A falta de tato me magoa. Não consigo sair ilesa de pequenas
e doídas indelicadezas, que muitas vezes passam batido por quem as causa.
Noite dessas me ressenti com uma bobagenzinha. A pizza
estava quase pronta, aquele cheirinho de queijo tostado perfumava a casa
inteira. Foi quando decidi tornar especial um dia que até aquele momento estava
acontecendo normalmente, sem grandes novidades.

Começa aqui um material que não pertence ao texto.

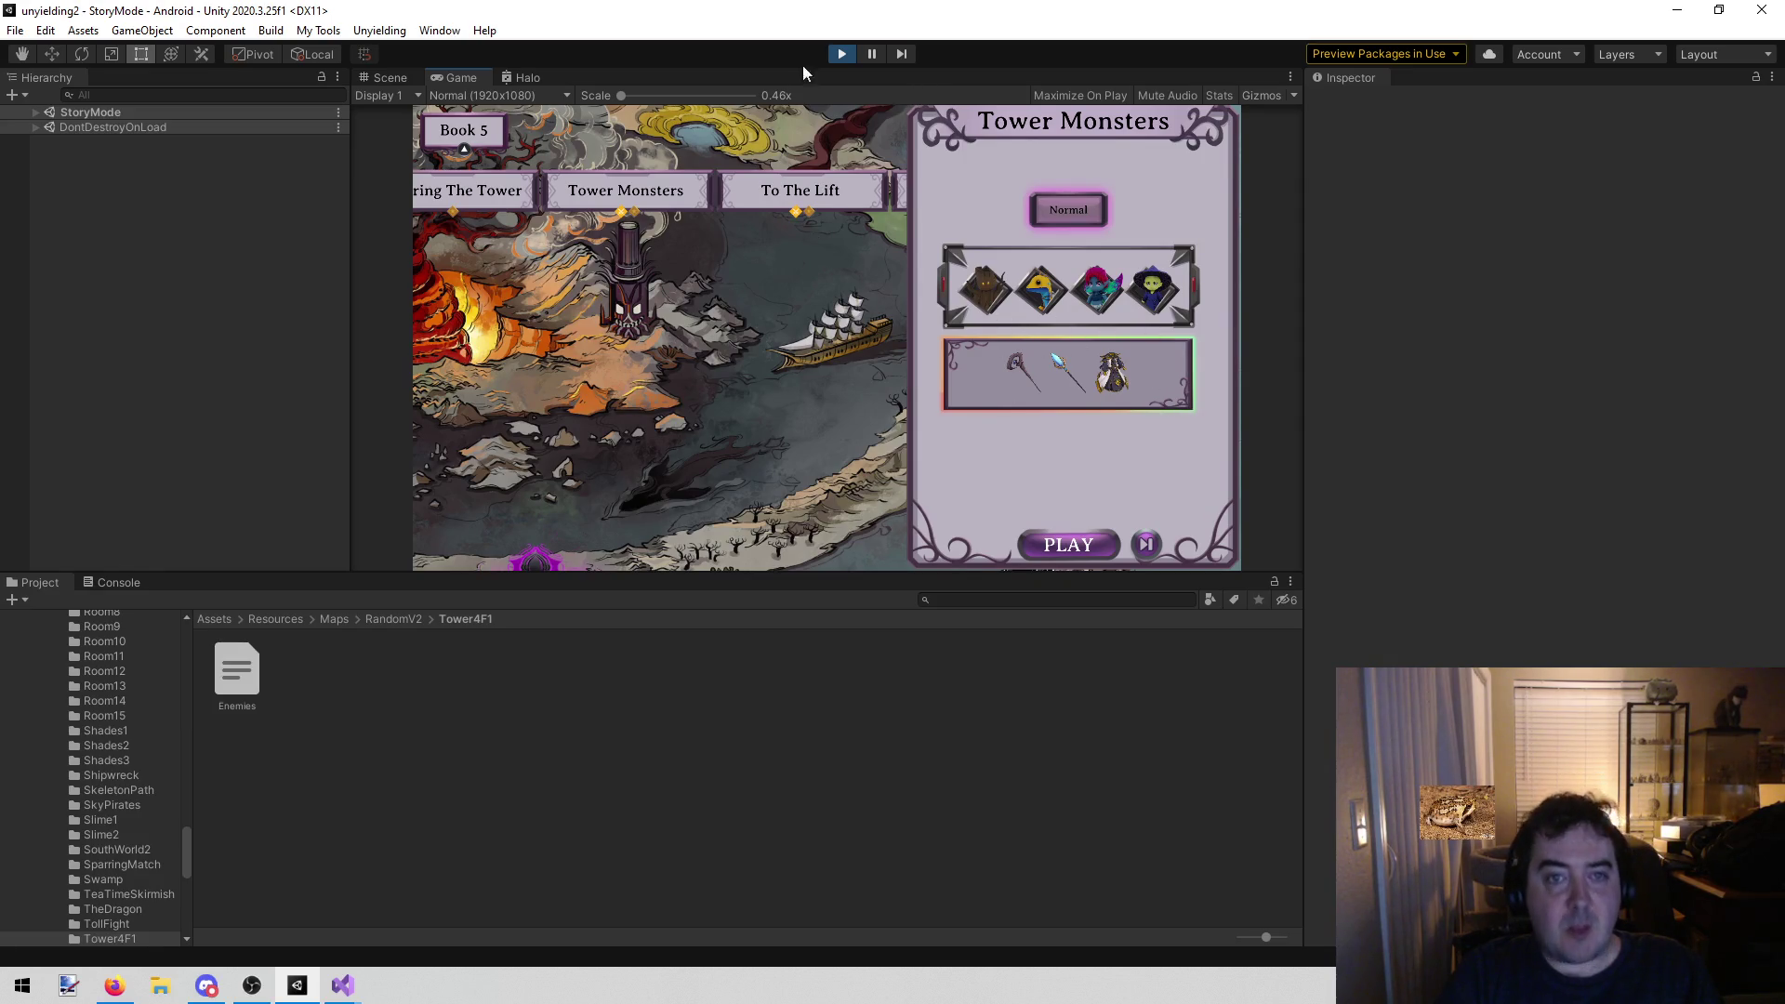
click(841, 54)
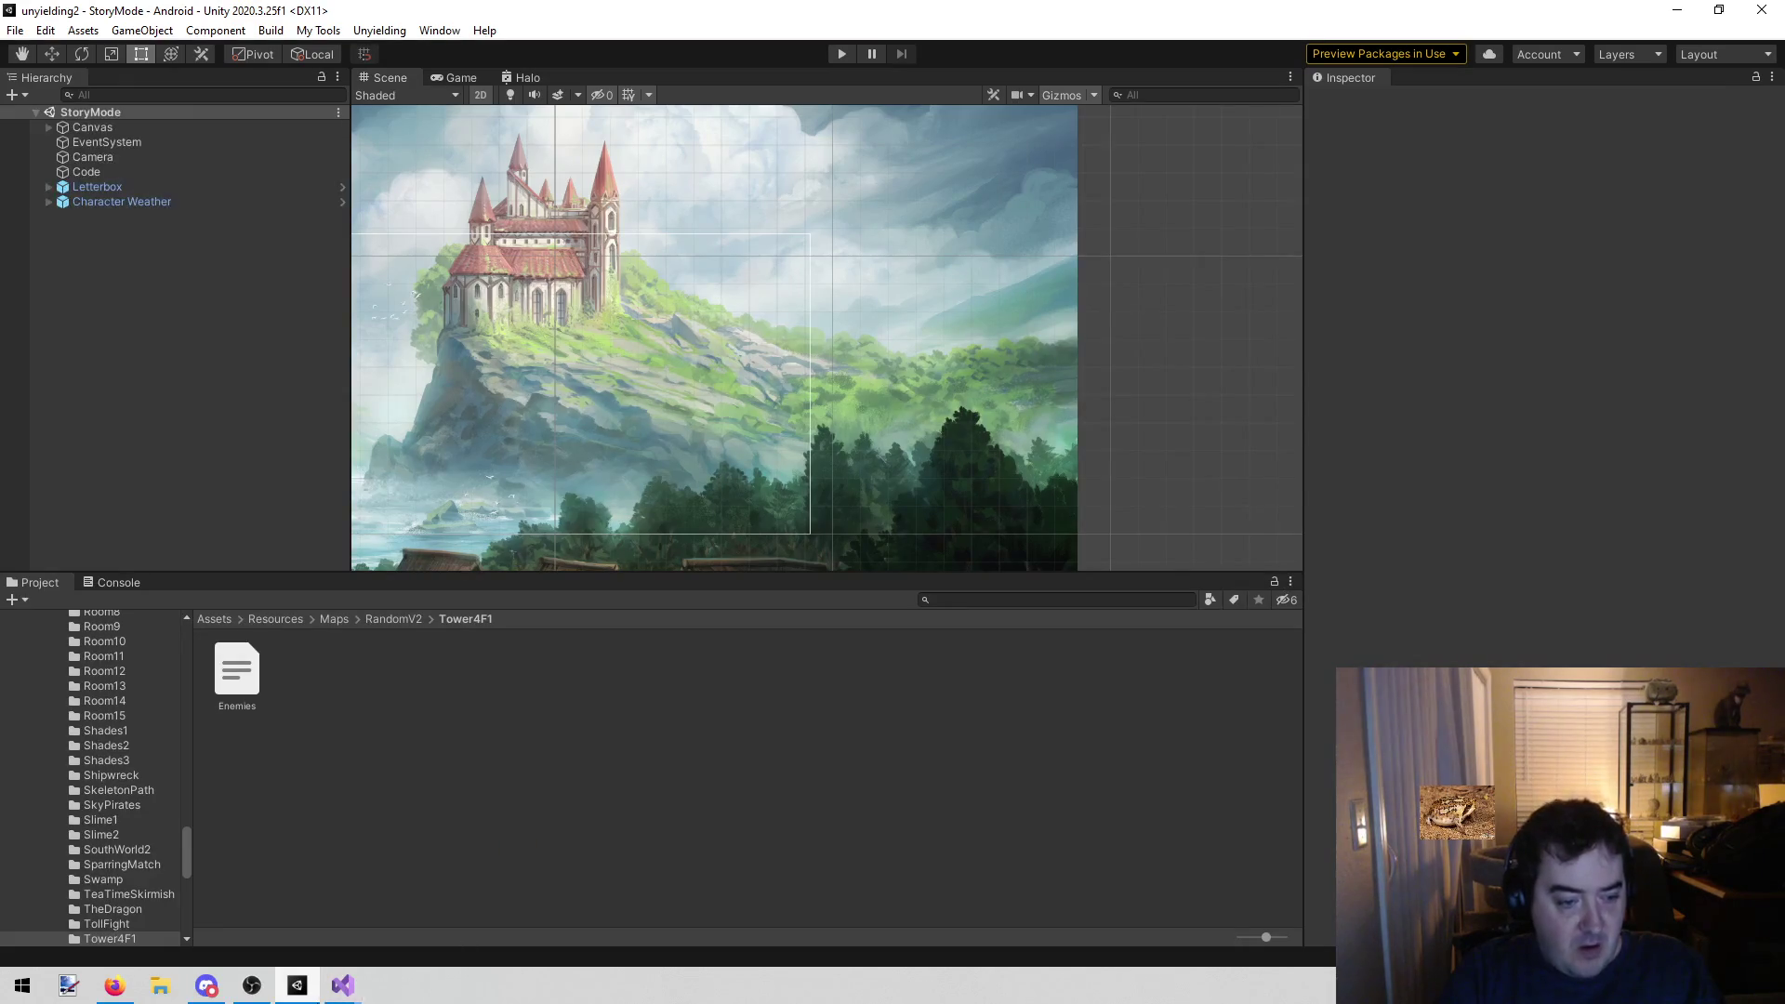
mouse_move(342, 986)
click(364, 899)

Coloquei um CD de música romântica e automaticamente
desliguei a TV que passava o noticiário sangrento do dia. Assim que a música
tomou conta do ambiente, o homenageado em si me olhou pasmo perguntando o que
tinha acontecido pra eu desligar a TV. Meu Deus! Parecia que eu tinha ofendido
a mãe dele. Eu esperava surpreendê-lo com um pouco de poesia e arte mas quem
teve a surpresa maior fui eu. Não teve sensibilidade de perceber a sutileza
deste gesto.
Ta bom. Pode ser uma frescurinha feminina, mas mesmo
sendo só uma música gostaria que ele tivesse entendido o sentido de sair da
rotina e transformar uma atmosfera deixando-a mais leve e alegre. A proposta
era uma pequena ação diferente do cotidiano para transformar um momento comum em especial. Não foi
nada demais, nem coisa para causar uma terceira guerra mundial, mas fiquei
chateada por ver minha idéia ser tesourada, desdenhada e principalmente
incompreendida. Percebi que nem sempre para bom entendedor uma música romântica
basta.
Existe um abismo de predileções e vontades que se afinam
e destoam entre os opostos que volta e meia deixam de se atrair e passam a se
repelir, as vezes com uma freqüência maior do que gostaríamos. Deveria estar
conformada com teorias como esta, mas admito que sou um serzinho romântico e
passional.
Na mesma hora em que a boniteza me perguntou por que
ouvir música ao invés do rotineiro noticiário, azedei e perdi a vontade de
música e de romance também. Propositalmente comi a pizza muda deixando ressoar o
jornal da noite que pareceu inconveniente. Meu silêncio era tão incômodo que a
belezura entendeu que havia pisado na bola a ponto de fazer notar minha
decepção sem nada comentar. Não elogiei o jantar, como de costume e, apesar de
estar uma delícia, não dei ibope e fui dormir mais cedo. Saí de cena como boa e
rancorosa taurina que sou.
Naquela noite não dei o privilégio da minha companhia
e só se ouviu o som da TV na sala. Mas nada gritava mais alto que o silêncio
que insistia em ecoar pela casa vazia, cheia de arrependimento.